* BEGIN *

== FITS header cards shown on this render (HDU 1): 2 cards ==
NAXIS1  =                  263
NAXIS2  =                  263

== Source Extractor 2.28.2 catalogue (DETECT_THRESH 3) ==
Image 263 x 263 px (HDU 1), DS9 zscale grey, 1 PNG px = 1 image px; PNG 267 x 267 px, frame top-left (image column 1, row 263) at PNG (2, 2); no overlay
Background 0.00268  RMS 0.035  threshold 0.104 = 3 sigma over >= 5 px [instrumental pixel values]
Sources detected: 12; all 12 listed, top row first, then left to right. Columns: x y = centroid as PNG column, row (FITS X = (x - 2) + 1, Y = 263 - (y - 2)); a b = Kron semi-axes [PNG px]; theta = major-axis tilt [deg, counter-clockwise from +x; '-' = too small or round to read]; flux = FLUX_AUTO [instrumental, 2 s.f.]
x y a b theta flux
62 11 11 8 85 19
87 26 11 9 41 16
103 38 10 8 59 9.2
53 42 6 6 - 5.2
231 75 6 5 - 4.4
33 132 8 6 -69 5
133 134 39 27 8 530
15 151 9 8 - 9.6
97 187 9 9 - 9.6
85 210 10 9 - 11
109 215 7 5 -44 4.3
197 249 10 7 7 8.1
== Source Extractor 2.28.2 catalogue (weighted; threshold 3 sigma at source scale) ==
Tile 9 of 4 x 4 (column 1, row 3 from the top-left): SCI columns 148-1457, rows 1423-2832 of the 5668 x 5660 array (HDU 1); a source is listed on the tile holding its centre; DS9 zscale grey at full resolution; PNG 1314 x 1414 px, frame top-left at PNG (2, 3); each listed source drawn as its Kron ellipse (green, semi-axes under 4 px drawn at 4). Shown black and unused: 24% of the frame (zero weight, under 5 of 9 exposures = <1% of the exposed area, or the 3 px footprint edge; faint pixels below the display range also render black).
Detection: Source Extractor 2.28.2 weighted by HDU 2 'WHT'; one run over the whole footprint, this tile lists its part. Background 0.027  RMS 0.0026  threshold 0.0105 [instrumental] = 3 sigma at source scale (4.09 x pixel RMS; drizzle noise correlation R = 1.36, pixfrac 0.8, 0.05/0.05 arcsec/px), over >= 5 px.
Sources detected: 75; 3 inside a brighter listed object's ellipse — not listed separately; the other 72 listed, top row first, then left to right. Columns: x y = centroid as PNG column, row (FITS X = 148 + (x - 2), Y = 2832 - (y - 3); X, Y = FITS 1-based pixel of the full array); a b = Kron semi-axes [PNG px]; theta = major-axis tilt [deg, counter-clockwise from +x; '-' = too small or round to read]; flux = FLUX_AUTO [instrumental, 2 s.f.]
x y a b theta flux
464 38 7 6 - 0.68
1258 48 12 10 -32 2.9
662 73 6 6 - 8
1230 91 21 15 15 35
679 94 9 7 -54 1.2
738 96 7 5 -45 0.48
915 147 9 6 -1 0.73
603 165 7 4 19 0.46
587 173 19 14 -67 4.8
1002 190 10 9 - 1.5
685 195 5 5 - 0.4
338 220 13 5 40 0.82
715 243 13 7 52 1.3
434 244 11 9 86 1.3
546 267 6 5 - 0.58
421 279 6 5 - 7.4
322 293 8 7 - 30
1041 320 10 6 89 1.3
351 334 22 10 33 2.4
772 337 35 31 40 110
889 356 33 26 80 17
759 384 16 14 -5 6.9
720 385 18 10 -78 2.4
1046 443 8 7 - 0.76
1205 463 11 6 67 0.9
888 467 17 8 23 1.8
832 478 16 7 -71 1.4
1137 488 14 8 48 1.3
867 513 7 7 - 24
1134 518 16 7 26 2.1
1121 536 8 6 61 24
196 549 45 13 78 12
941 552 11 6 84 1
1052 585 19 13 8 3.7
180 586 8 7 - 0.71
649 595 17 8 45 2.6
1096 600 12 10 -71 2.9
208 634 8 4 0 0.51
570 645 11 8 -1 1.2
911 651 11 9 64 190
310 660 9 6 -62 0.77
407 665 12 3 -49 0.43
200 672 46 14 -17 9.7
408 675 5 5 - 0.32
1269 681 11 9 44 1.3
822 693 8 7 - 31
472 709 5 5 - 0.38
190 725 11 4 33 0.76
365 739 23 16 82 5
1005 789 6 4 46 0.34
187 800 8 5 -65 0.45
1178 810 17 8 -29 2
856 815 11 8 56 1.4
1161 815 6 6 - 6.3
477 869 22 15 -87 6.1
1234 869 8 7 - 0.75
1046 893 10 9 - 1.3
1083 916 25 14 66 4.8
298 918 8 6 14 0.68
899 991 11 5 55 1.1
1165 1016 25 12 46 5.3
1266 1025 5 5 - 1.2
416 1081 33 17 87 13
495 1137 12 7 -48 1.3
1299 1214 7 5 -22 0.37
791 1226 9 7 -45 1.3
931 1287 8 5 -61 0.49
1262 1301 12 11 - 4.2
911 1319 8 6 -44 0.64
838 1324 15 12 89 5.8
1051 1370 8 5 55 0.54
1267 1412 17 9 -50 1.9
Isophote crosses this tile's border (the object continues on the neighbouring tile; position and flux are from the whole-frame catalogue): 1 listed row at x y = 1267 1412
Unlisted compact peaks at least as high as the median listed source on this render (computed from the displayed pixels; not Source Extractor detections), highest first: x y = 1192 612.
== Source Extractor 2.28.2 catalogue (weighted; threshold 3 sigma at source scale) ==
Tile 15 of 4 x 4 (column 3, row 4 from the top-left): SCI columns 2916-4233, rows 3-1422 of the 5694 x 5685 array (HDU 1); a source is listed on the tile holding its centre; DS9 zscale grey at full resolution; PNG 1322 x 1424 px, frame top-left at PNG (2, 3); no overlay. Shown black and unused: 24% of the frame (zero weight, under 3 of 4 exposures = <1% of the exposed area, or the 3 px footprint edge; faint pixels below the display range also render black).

* END *

Rewrite the data, changing every "centroid" to "barycenter" and leaving everything else untouched.

Written response
== FITS header cards shown on this render (HDU 1): 2 cards ==
NAXIS1  =                  263
NAXIS2  =                  263

== Source Extractor 2.28.2 catalogue (DETECT_THRESH 3) ==
Image 263 x 263 px (HDU 1), DS9 zscale grey, 1 PNG px = 1 image px; PNG 267 x 267 px, frame top-left (image column 1, row 263) at PNG (2, 2); no overlay
Background 0.00268  RMS 0.035  threshold 0.104 = 3 sigma over >= 5 px [instrumental pixel values]
Sources detected: 12; all 12 listed, top row first, then left to right. Columns: x y = barycenter as PNG column, row (FITS X = (x - 2) + 1, Y = 263 - (y - 2)); a b = Kron semi-axes [PNG px]; theta = major-axis tilt [deg, counter-clockwise from +x; '-' = too small or round to read]; flux = FLUX_AUTO [instrumental, 2 s.f.]
x y a b theta flux
62 11 11 8 85 19
87 26 11 9 41 16
103 38 10 8 59 9.2
53 42 6 6 - 5.2
231 75 6 5 - 4.4
33 132 8 6 -69 5
133 134 39 27 8 530
15 151 9 8 - 9.6
97 187 9 9 - 9.6
85 210 10 9 - 11
109 215 7 5 -44 4.3
197 249 10 7 7 8.1
== Source Extractor 2.28.2 catalogue (weighted; threshold 3 sigma at source scale) ==
Tile 9 of 4 x 4 (column 1, row 3 from the top-left): SCI columns 148-1457, rows 1423-2832 of the 5668 x 5660 array (HDU 1); a source is listed on the tile holding its centre; DS9 zscale grey at full resolution; PNG 1314 x 1414 px, frame top-left at PNG (2, 3); each listed source drawn as its Kron ellipse (green, semi-axes under 4 px drawn at 4). Shown black and unused: 24% of the frame (zero weight, under 5 of 9 exposures = <1% of the exposed area, or the 3 px footprint edge; faint pixels below the display range also render black).
Detection: Source Extractor 2.28.2 weighted by HDU 2 'WHT'; one run over the whole footprint, this tile lists its part. Background 0.027  RMS 0.0026  threshold 0.0105 [instrumental] = 3 sigma at source scale (4.09 x pixel RMS; drizzle noise correlation R = 1.36, pixfrac 0.8, 0.05/0.05 arcsec/px), over >= 5 px.
Sources detected: 75; 3 inside a brighter listed object's ellipse — not listed separately; the other 72 listed, top row first, then left to right. Columns: x y = barycenter as PNG column, row (FITS X = 148 + (x - 2), Y = 2832 - (y - 3); X, Y = FITS 1-based pixel of the full array); a b = Kron semi-axes [PNG px]; theta = major-axis tilt [deg, counter-clockwise from +x; '-' = too small or round to read]; flux = FLUX_AUTO [instrumental, 2 s.f.]
x y a b theta flux
464 38 7 6 - 0.68
1258 48 12 10 -32 2.9
662 73 6 6 - 8
1230 91 21 15 15 35
679 94 9 7 -54 1.2
738 96 7 5 -45 0.48
915 147 9 6 -1 0.73
603 165 7 4 19 0.46
587 173 19 14 -67 4.8
1002 190 10 9 - 1.5
685 195 5 5 - 0.4
338 220 13 5 40 0.82
715 243 13 7 52 1.3
434 244 11 9 86 1.3
546 267 6 5 - 0.58
421 279 6 5 - 7.4
322 293 8 7 - 30
1041 320 10 6 89 1.3
351 334 22 10 33 2.4
772 337 35 31 40 110
889 356 33 26 80 17
759 384 16 14 -5 6.9
720 385 18 10 -78 2.4
1046 443 8 7 - 0.76
1205 463 11 6 67 0.9
888 467 17 8 23 1.8
832 478 16 7 -71 1.4
1137 488 14 8 48 1.3
867 513 7 7 - 24
1134 518 16 7 26 2.1
1121 536 8 6 61 24
196 549 45 13 78 12
941 552 11 6 84 1
1052 585 19 13 8 3.7
180 586 8 7 - 0.71
649 595 17 8 45 2.6
1096 600 12 10 -71 2.9
208 634 8 4 0 0.51
570 645 11 8 -1 1.2
911 651 11 9 64 190
310 660 9 6 -62 0.77
407 665 12 3 -49 0.43
200 672 46 14 -17 9.7
408 675 5 5 - 0.32
1269 681 11 9 44 1.3
822 693 8 7 - 31
472 709 5 5 - 0.38
190 725 11 4 33 0.76
365 739 23 16 82 5
1005 789 6 4 46 0.34
187 800 8 5 -65 0.45
1178 810 17 8 -29 2
856 815 11 8 56 1.4
1161 815 6 6 - 6.3
477 869 22 15 -87 6.1
1234 869 8 7 - 0.75
1046 893 10 9 - 1.3
1083 916 25 14 66 4.8
298 918 8 6 14 0.68
899 991 11 5 55 1.1
1165 1016 25 12 46 5.3
1266 1025 5 5 - 1.2
416 1081 33 17 87 13
495 1137 12 7 -48 1.3
1299 1214 7 5 -22 0.37
791 1226 9 7 -45 1.3
931 1287 8 5 -61 0.49
1262 1301 12 11 - 4.2
911 1319 8 6 -44 0.64
838 1324 15 12 89 5.8
1051 1370 8 5 55 0.54
1267 1412 17 9 -50 1.9
Isophote crosses this tile's border (the object continues on the neighbouring tile; position and flux are from the whole-frame catalogue): 1 listed row at x y = 1267 1412
Unlisted compact peaks at least as high as the median listed source on this render (computed from the displayed pixels; not Source Extractor detections), highest first: x y = 1192 612.
== Source Extractor 2.28.2 catalogue (weighted; threshold 3 sigma at source scale) ==
Tile 15 of 4 x 4 (column 3, row 4 from the top-left): SCI columns 2916-4233, rows 3-1422 of the 5694 x 5685 array (HDU 1); a source is listed on the tile holding its centre; DS9 zscale grey at full resolution; PNG 1322 x 1424 px, frame top-left at PNG (2, 3); no overlay. Shown black and unused: 24% of the frame (zero weight, under 3 of 4 exposures = <1% of the exposed area, or the 3 px footprint edge; faint pixels below the display range also render black).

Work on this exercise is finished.